Problem description => Tally how many lines of the records below contain the string "image", with case counting. Reply with the number alone.

Material for this task =>
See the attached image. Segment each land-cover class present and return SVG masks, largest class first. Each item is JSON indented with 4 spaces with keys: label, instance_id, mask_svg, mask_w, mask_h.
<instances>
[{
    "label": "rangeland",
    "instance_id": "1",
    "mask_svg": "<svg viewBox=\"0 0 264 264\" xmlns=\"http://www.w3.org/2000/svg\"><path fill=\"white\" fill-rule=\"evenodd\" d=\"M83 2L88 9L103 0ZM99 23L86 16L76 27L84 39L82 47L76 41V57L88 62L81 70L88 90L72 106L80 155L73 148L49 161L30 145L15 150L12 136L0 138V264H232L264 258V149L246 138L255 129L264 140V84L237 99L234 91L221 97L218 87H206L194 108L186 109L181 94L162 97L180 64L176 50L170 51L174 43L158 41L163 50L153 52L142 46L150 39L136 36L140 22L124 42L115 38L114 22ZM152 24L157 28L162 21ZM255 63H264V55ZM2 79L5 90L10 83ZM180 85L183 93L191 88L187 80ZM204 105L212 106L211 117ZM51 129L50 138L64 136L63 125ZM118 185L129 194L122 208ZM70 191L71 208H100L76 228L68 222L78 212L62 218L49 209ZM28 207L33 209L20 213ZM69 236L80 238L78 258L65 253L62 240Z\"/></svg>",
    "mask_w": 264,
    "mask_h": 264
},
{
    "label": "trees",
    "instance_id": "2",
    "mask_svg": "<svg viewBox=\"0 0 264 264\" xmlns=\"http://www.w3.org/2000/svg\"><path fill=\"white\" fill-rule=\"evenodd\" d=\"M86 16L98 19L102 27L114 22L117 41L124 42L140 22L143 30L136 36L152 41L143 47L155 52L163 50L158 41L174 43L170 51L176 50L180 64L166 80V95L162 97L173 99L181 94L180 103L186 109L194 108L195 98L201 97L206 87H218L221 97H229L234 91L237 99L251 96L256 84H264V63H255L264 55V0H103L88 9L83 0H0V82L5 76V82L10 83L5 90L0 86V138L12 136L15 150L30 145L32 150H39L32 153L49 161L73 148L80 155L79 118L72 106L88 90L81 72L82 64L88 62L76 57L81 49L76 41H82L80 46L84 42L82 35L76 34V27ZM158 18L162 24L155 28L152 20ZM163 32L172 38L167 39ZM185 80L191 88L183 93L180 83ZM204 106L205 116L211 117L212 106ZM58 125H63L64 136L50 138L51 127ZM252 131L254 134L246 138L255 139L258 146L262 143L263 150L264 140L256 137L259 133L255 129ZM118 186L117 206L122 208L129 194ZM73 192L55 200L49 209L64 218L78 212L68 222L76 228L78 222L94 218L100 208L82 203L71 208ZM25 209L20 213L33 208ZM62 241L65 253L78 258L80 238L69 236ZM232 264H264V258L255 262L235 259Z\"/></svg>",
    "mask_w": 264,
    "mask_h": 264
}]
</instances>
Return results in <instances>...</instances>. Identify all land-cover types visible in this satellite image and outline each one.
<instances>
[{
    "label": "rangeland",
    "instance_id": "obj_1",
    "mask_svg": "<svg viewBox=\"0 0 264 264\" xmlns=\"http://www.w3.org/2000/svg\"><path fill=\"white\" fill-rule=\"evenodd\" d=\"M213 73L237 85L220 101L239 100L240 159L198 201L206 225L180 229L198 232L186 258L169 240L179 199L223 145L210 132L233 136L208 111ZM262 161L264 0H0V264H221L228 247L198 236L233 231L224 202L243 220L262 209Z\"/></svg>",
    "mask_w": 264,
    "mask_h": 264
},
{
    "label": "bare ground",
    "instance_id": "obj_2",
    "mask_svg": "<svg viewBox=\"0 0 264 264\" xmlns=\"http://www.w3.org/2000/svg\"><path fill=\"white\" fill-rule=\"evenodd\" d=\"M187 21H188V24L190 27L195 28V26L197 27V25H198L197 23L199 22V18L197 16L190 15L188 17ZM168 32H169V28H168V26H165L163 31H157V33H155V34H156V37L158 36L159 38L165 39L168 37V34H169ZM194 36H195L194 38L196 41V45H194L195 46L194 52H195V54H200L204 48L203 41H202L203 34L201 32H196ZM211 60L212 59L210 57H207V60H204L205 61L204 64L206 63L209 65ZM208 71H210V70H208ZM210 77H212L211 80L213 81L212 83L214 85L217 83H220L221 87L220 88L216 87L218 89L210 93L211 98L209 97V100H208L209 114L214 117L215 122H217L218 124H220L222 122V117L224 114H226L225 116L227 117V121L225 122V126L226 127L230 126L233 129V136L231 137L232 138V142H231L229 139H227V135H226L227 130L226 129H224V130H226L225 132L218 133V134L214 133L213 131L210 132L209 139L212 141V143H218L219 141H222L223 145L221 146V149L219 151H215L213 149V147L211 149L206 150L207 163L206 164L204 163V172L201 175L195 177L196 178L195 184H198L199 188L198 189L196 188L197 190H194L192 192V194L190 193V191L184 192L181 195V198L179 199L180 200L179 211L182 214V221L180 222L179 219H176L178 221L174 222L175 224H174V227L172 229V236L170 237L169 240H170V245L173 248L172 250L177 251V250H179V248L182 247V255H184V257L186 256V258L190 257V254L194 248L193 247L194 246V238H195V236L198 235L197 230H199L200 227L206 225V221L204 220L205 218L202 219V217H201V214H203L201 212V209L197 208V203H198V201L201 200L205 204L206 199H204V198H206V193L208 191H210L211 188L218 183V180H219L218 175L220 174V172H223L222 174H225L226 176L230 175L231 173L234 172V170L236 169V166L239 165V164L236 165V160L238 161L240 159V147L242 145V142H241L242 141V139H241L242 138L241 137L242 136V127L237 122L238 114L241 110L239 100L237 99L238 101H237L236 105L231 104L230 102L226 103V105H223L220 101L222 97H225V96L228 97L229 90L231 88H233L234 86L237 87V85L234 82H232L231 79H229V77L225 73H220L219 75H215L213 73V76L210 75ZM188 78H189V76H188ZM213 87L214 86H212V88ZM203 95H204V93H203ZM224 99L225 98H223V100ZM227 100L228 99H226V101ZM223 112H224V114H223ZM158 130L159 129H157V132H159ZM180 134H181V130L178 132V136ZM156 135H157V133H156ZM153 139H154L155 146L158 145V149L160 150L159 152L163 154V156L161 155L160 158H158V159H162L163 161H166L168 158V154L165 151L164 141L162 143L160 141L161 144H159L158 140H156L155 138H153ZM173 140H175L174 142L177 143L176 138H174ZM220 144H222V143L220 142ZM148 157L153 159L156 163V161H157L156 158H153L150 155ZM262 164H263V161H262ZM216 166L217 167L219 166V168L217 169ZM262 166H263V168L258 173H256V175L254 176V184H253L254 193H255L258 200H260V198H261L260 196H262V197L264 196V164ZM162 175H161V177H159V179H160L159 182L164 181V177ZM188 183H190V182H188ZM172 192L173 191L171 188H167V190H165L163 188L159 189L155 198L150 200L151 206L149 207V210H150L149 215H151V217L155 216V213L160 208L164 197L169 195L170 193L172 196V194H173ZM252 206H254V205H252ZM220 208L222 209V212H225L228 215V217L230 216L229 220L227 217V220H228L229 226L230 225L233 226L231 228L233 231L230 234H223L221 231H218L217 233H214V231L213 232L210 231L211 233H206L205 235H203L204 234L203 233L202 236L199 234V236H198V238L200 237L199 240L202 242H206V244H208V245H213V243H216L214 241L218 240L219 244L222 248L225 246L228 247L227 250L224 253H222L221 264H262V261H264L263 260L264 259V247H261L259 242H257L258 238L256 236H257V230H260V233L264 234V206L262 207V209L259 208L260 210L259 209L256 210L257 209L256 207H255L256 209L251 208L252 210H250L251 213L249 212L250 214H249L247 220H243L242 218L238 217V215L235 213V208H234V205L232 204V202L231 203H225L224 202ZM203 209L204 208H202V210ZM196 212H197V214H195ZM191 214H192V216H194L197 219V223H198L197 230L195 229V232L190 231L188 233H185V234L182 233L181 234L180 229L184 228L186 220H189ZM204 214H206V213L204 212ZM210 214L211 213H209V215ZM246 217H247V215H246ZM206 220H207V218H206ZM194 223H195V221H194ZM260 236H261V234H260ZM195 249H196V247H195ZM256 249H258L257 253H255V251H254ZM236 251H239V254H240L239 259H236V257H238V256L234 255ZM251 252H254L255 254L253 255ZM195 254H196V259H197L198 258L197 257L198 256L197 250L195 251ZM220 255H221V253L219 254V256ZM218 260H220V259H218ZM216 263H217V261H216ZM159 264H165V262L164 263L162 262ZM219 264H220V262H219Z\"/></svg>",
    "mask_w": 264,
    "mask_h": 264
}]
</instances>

Solved problem => 2